▶ **WHAT YOU NEED TO DO**
In the passage about the isiZulu spellchecker, which isiZulu term is given for "pass by reference" in programming?

▶ **PAGE**
- - -
Be that as it may, here in South Africa, it goes under the banner of intellectualisation, with particular reference to the indigenous languages [2]; e.g., having introduced umakhalekhukhwini ‘cell/mobile phone’ (decomposed: ‘the thing that rings in your pocket’) and ukudlulisa ikheli for ‘pass by reference’ in programming (longer list of isiZulu-English computing and ICT terms), which is occurring for multiple subject domains [3]. Now I ended up as co-author of a paper that has ‘intellectualisation’ in its title [4]: Evaluation of the effects of a spellchecker on the intellectualization of isiZulu that appeared just this week in the Alternation journal.

The main general question we sought to answer was whether human language technologies, and in particular the isiZulu spellchecker launched last year, contribute to the language’s intellectualisation. More specifically, we aimed to answer the following three questions:

1. Is the spellchecker meeting end-user needs and expectations?
2. Is the spellchecker enabling the intellectualisation of the language?
3. Is the lexicon growing upon using the spellchecker?

The answers in a nutshell are: 1) yes, the spellchecker does meet end-user needs and expectations (but there are suggestions further improving its functionality), 2) users perceive that the spellchecker enables the intellectualisation of the language, and 3) non-dictionary words were added, i.e., the lexicon is indeed growing.
- - -
▶ **COLLECTED MATERIAL**

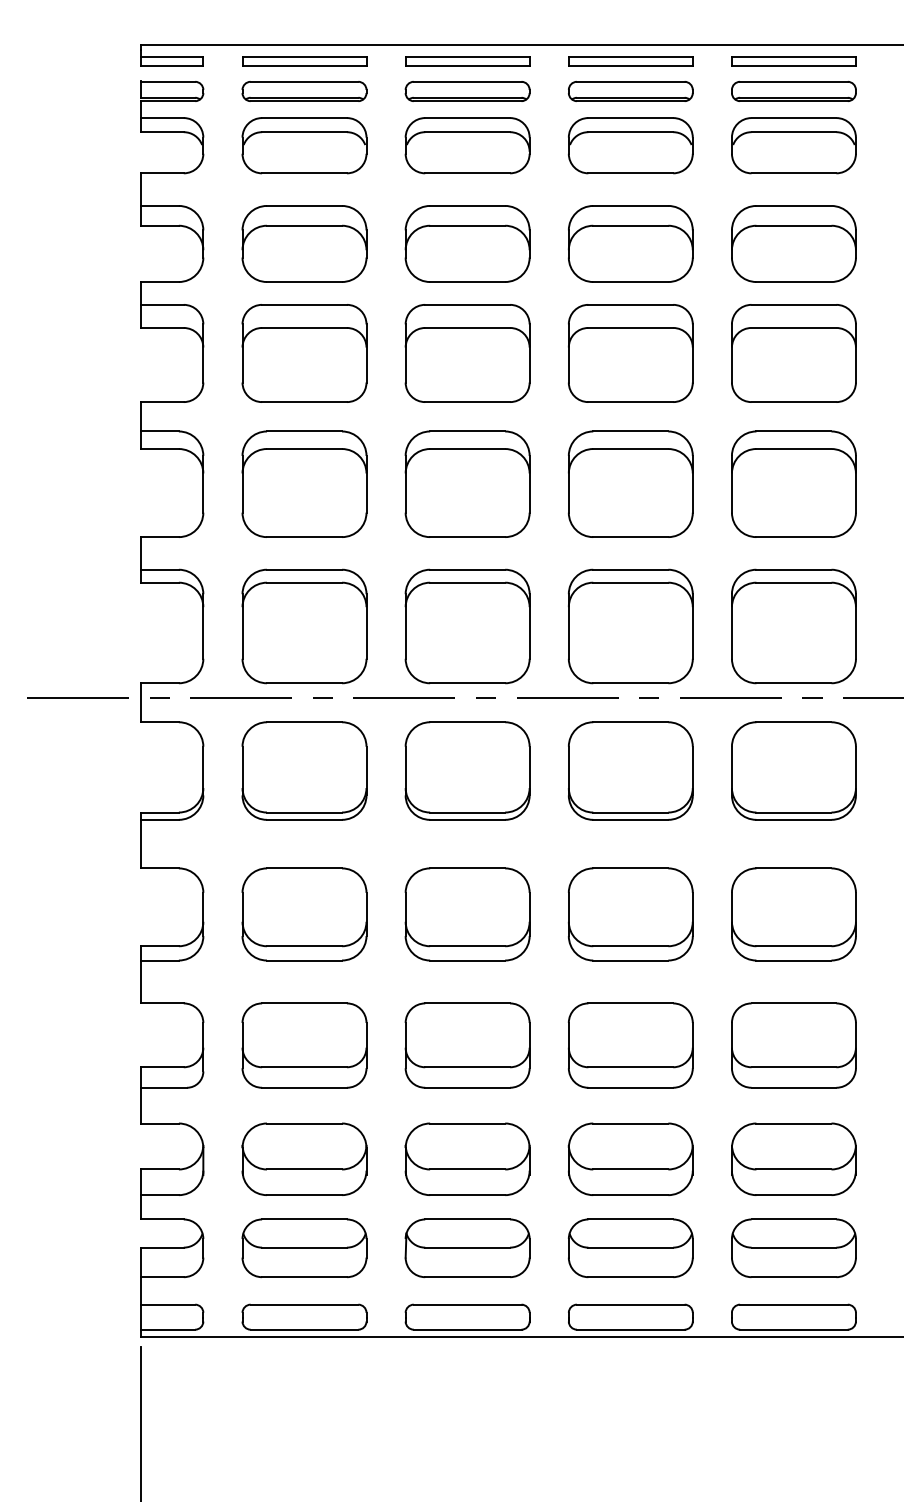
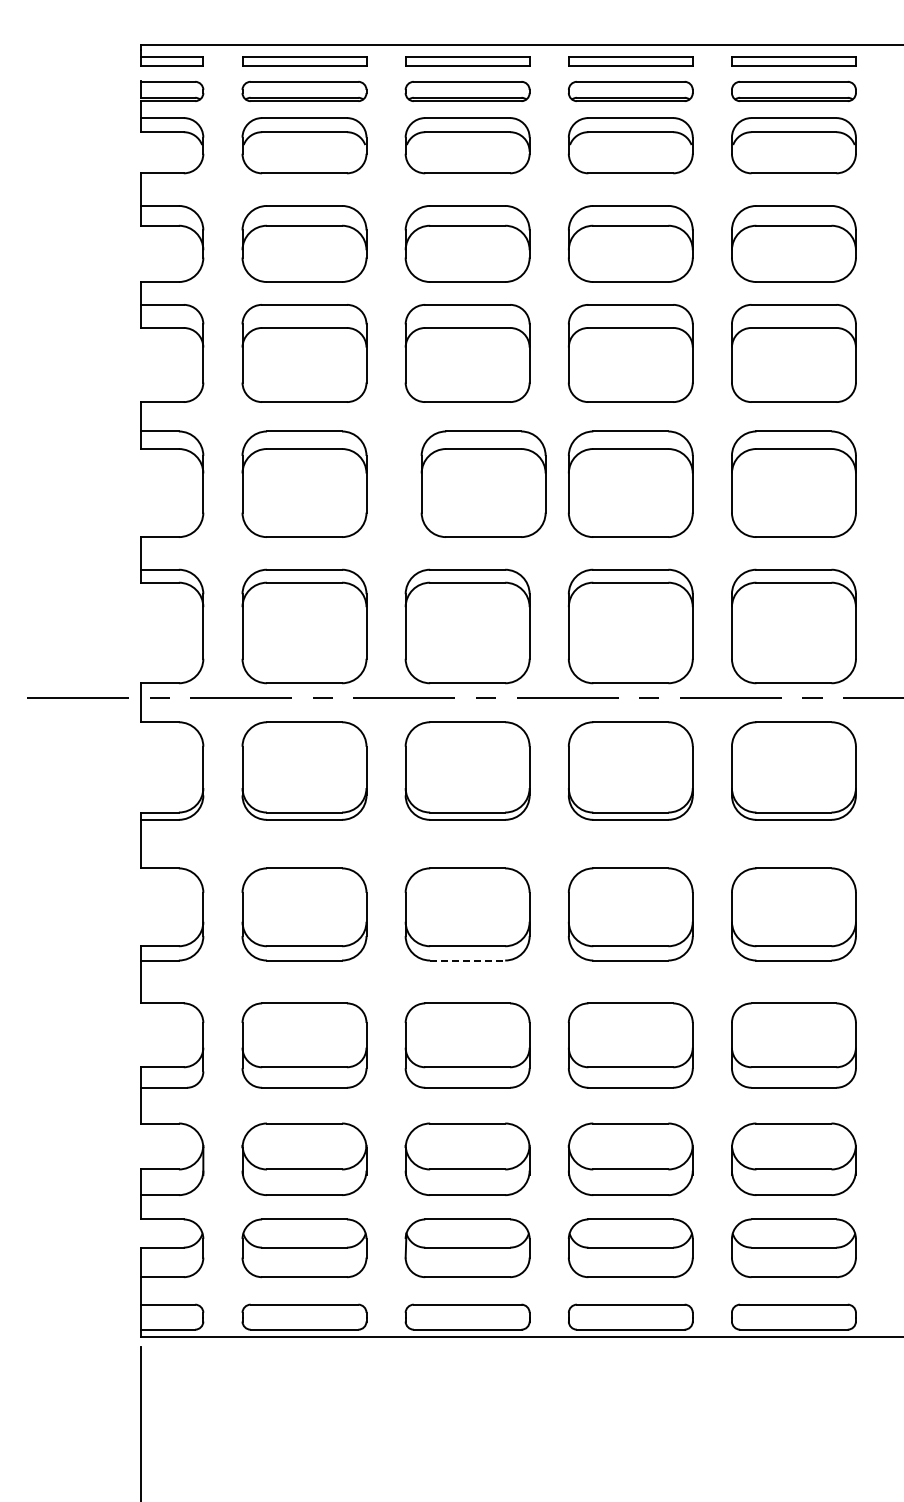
part at (467, 483) position: (467, 483) -> (483, 483)
line at (467, 960): solid -> dashed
- - -
▶ **EXERCISE RESPONSE**
ukudlulisa ikheli